122 minutes (PG-13) 2004
widescreen ratio 16:9
MGM NTSC DVD Region 1 retail

RATING: 10/10
reviewed by Martin Drury
Hotel Rwanda borrows so much from the Greek classical tradition in its story that the film manages to make the same kind of hard-hitting, sit up and listen comment to society that theatre makes on a regular basis. News reports provide the 'chorus' part to the film, grounding the story of ten years ago and more in the conscience of the present day populous. This is a film of one man's courage in the face of an enemy that grows in number by the second. Racial hatred, thoughtless violence, the difference one man can make in the world, the role a family plays in a person's life and why families are all that matter when the world caves in around you, are all themes explored throughout this captivating, spellbinding film which leaves a lump in the throat. Don Cheadle and Sophie Okonedo are believable in their performances from the start and at no stage in the two-hour film does it even cross your mind that these are merely actors reading lines and following direction.

This film provides the perfect history lesson for schools as well as a moral lesson for society. It asks you to pay attention and taps you on the head with the loving tenderness of families and neighbourhoods supporting one another in the face of violence, before walloping you around the head with the blood, the dead bodies, the stench, the injustice, the aggression. You know it happened. What did you do when it happened for real? As the journalist says in the film: "I think people will look at this on the news, say how horrible it is and go on eating their dinner." Suspense is utilised to brilliant, brutal effect in this film and some moments have more horror within them than a Stephen King epic. Cheadle's hotel manager character assures everyone that everything is going to be all right, he calms the nerves and quiets the panic and then.... the lights go out and the sound of trucks bringing soldiers can be heard in the distance.
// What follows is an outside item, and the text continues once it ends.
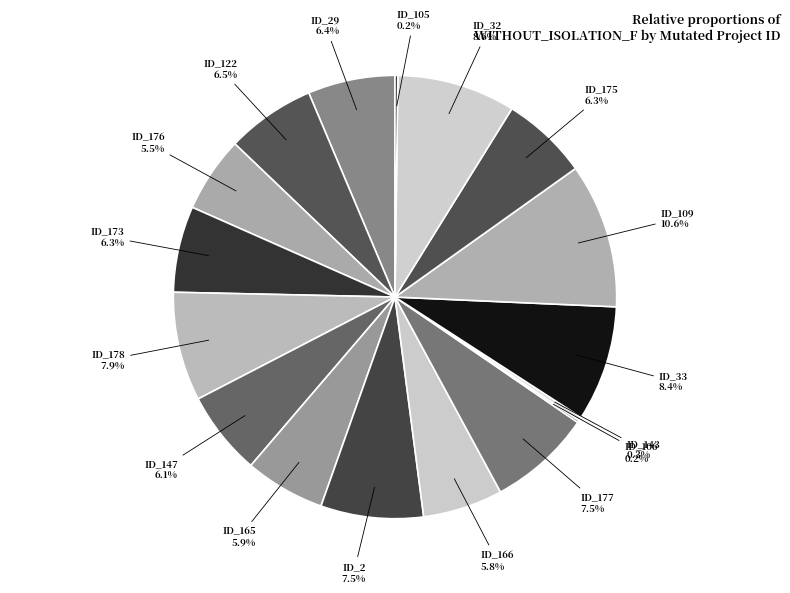

Which category has the biggest portion of the pie?

ID_109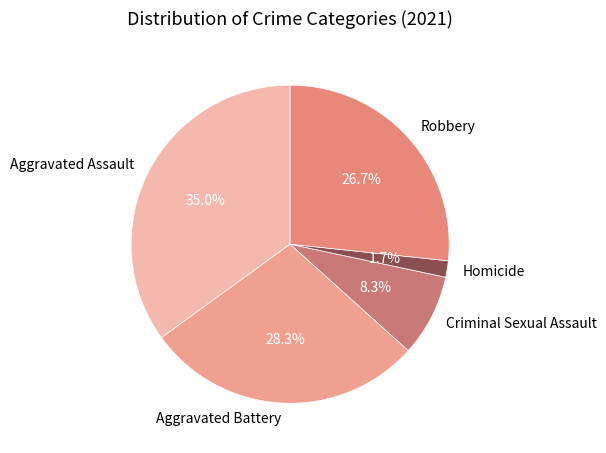

Between Aggravated Battery and Homicide, which is larger?

Aggravated Battery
In this film, we see the media being used as a force to incite hatred amongst a people. The radio announcer calls for bloodshed just as Cheadle's character calls for calm, tolerance and compassion and throughout there is a war between a hotel manager thrust into a situation he would normally have run a mile from and a disembodied voice with a violent temper. The film is a rich illustration of history, current affairs, international failures, the power the past has over the present and the future and how easily a group of people can be divided from their homes, their families, their jobs and their loved ones.

The film is laced with an uneasy humidity within dialogue and something is always building, be it tension, aggression, an uneasy peace within the killing or an impending assault on a sanctuary of tolerance. The outside media and indeed the outside world are adrift from the main happenings in this film and the audience are pushed into a similar position if they are not prepared to pay attention to what they are shown, if they are not prepared to remember the images and do something with their lives to try and make sure nothing like what they see on screen can happen again. As the film closes, we hear the international world's excuses for inaction. We ignored their pain, their suffering and their deaths. The least we can do is watch this movie and remember.